Task prompt » Using the listing below, set down each line from the line containing "2: 260 -> 240" through the line containing "13: none -> 330", both ends included, exactly and with nothing added.

Data »
/---
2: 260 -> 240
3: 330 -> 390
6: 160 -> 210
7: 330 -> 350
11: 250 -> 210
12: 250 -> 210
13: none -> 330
\---
/---
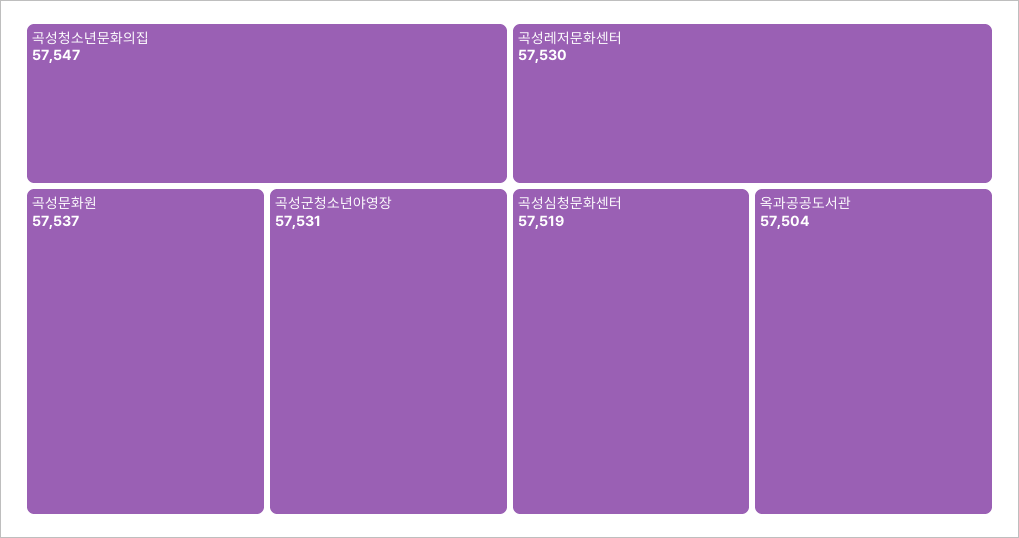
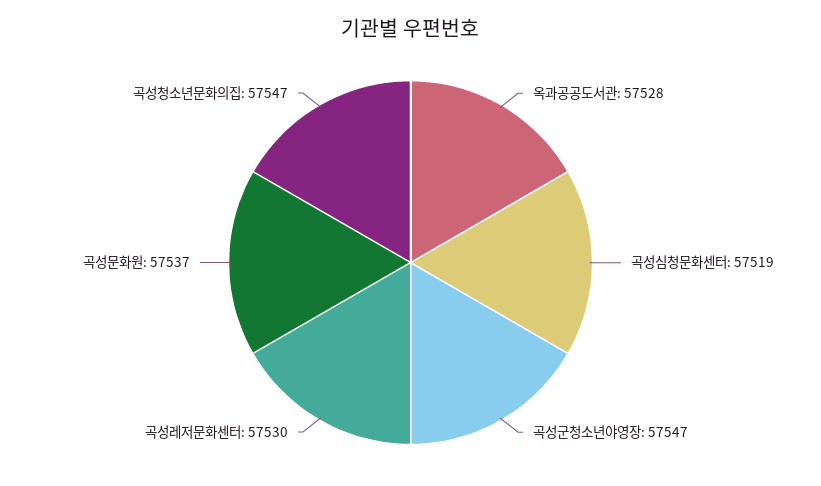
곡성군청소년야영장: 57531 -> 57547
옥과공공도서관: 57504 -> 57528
\---
The completed task »
2: 260 -> 240
3: 330 -> 390
6: 160 -> 210
7: 330 -> 350
11: 250 -> 210
12: 250 -> 210
13: none -> 330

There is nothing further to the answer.